Content starts
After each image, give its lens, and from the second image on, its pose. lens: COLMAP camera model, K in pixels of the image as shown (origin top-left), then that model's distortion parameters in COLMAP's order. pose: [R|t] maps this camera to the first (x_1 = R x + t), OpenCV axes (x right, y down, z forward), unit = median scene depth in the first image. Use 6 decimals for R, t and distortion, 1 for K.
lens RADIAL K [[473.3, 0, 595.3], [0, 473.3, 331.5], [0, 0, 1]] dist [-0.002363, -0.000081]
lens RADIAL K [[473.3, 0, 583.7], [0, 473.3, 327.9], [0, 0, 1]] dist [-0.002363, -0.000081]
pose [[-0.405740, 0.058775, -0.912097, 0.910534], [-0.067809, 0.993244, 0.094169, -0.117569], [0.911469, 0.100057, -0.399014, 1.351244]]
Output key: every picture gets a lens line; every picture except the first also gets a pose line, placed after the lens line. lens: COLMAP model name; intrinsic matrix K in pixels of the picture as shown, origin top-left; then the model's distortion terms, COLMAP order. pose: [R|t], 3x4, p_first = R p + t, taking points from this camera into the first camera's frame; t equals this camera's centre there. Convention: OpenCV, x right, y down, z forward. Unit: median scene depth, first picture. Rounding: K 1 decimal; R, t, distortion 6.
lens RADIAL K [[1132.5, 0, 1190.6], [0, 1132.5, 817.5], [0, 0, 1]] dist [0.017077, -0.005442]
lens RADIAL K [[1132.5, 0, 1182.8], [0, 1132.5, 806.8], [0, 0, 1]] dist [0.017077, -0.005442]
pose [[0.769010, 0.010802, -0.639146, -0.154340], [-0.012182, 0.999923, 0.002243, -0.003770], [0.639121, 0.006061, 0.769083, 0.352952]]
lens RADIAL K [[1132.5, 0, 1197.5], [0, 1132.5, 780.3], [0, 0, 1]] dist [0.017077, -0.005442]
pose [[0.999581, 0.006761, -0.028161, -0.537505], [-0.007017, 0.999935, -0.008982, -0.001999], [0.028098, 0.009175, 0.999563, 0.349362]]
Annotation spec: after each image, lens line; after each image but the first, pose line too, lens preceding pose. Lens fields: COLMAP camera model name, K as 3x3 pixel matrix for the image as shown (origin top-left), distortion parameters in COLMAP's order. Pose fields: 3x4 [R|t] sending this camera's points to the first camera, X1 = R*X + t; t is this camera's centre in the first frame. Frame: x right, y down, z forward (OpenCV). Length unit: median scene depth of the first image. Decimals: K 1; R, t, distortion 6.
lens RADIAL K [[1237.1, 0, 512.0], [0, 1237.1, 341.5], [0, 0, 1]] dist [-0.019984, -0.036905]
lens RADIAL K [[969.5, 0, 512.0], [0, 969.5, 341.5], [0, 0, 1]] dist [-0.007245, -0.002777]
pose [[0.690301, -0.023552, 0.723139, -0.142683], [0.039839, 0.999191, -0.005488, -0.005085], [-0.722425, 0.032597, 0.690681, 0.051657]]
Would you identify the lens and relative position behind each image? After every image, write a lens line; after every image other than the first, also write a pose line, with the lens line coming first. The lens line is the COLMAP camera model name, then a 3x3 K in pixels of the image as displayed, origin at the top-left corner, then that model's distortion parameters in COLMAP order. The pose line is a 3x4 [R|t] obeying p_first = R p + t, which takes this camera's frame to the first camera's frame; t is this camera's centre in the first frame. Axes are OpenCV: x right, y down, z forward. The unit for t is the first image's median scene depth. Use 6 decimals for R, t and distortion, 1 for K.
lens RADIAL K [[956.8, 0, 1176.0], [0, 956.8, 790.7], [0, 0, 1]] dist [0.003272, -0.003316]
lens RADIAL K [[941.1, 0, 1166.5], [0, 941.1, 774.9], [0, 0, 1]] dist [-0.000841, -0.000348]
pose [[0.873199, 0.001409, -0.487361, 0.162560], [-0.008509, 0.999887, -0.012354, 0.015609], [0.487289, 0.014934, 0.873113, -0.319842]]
Content ends
Please retype all of the records above exactly as they are.

After each image, give its lens, and from the second image on, its pose. lens: COLMAP camera model, K in pixels of the image as shown (origin top-left), then that model's distortion parameters in COLMAP's order. pose: [R|t] maps this camera to the first (x_1 = R x + t), OpenCV axes (x right, y down, z forward), unit = median scene depth in the first image. Use 6 decimals for R, t and distortion, 1 for K.
lens RADIAL K [[473.3, 0, 595.3], [0, 473.3, 331.5], [0, 0, 1]] dist [-0.002363, -0.000081]
lens RADIAL K [[473.3, 0, 583.7], [0, 473.3, 327.9], [0, 0, 1]] dist [-0.002363, -0.000081]
pose [[-0.405740, 0.058775, -0.912097, 0.910534], [-0.067809, 0.993244, 0.094169, -0.117569], [0.911469, 0.100057, -0.399014, 1.351244]]
Output key: every picture gets a lens line; every picture except the first also gets a pose line, placed after the lens line. lens: COLMAP model name; intrinsic matrix K in pixels of the picture as shown, origin top-left; then the model's distortion terms, COLMAP order. pose: [R|t], 3x4, p_first = R p + t, taking points from this camera into the first camera's frame; t equals this camera's centre there. Convention: OpenCV, x right, y down, z forward. Unit: median scene depth, first picture. Rounding: K 1 decimal; R, t, distortion 6.
lens RADIAL K [[1132.5, 0, 1190.6], [0, 1132.5, 817.5], [0, 0, 1]] dist [0.017077, -0.005442]
lens RADIAL K [[1132.5, 0, 1182.8], [0, 1132.5, 806.8], [0, 0, 1]] dist [0.017077, -0.005442]
pose [[0.769010, 0.010802, -0.639146, -0.154340], [-0.012182, 0.999923, 0.002243, -0.003770], [0.639121, 0.006061, 0.769083, 0.352952]]
lens RADIAL K [[1132.5, 0, 1197.5], [0, 1132.5, 780.3], [0, 0, 1]] dist [0.017077, -0.005442]
pose [[0.999581, 0.006761, -0.028161, -0.537505], [-0.007017, 0.999935, -0.008982, -0.001999], [0.028098, 0.009175, 0.999563, 0.349362]]
Annotation spec: after each image, lens line; after each image but the first, pose line too, lens preceding pose. Lens fields: COLMAP camera model name, K as 3x3 pixel matrix for the image as shown (origin top-left), distortion parameters in COLMAP's order. Pose fields: 3x4 [R|t] sending this camera's points to the first camera, X1 = R*X + t; t is this camera's centre in the first frame. Frame: x right, y down, z forward (OpenCV). Length unit: median scene depth of the first image. Decimals: K 1; R, t, distortion 6.
lens RADIAL K [[1237.1, 0, 512.0], [0, 1237.1, 341.5], [0, 0, 1]] dist [-0.019984, -0.036905]
lens RADIAL K [[969.5, 0, 512.0], [0, 969.5, 341.5], [0, 0, 1]] dist [-0.007245, -0.002777]
pose [[0.690301, -0.023552, 0.723139, -0.142683], [0.039839, 0.999191, -0.005488, -0.005085], [-0.722425, 0.032597, 0.690681, 0.051657]]
Would you identify the lens and relative position behind each image? After every image, write a lens line; after every image other than the first, also write a pose line, with the lens line coming first. The lens line is the COLMAP camera model name, then a 3x3 K in pixels of the image as displayed, origin at the top-left corner, then that model's distortion parameters in COLMAP order. The pose line is a 3x4 [R|t] obeying p_first = R p + t, which takes this camera's frame to the first camera's frame; t is this camera's centre in the first frame. Axes are OpenCV: x right, y down, z forward. The unit for t is the first image's median scene depth. Use 6 decimals for R, t and distortion, 1 for K.
lens RADIAL K [[956.8, 0, 1176.0], [0, 956.8, 790.7], [0, 0, 1]] dist [0.003272, -0.003316]
lens RADIAL K [[941.1, 0, 1166.5], [0, 941.1, 774.9], [0, 0, 1]] dist [-0.000841, -0.000348]
pose [[0.873199, 0.001409, -0.487361, 0.162560], [-0.008509, 0.999887, -0.012354, 0.015609], [0.487289, 0.014934, 0.873113, -0.319842]]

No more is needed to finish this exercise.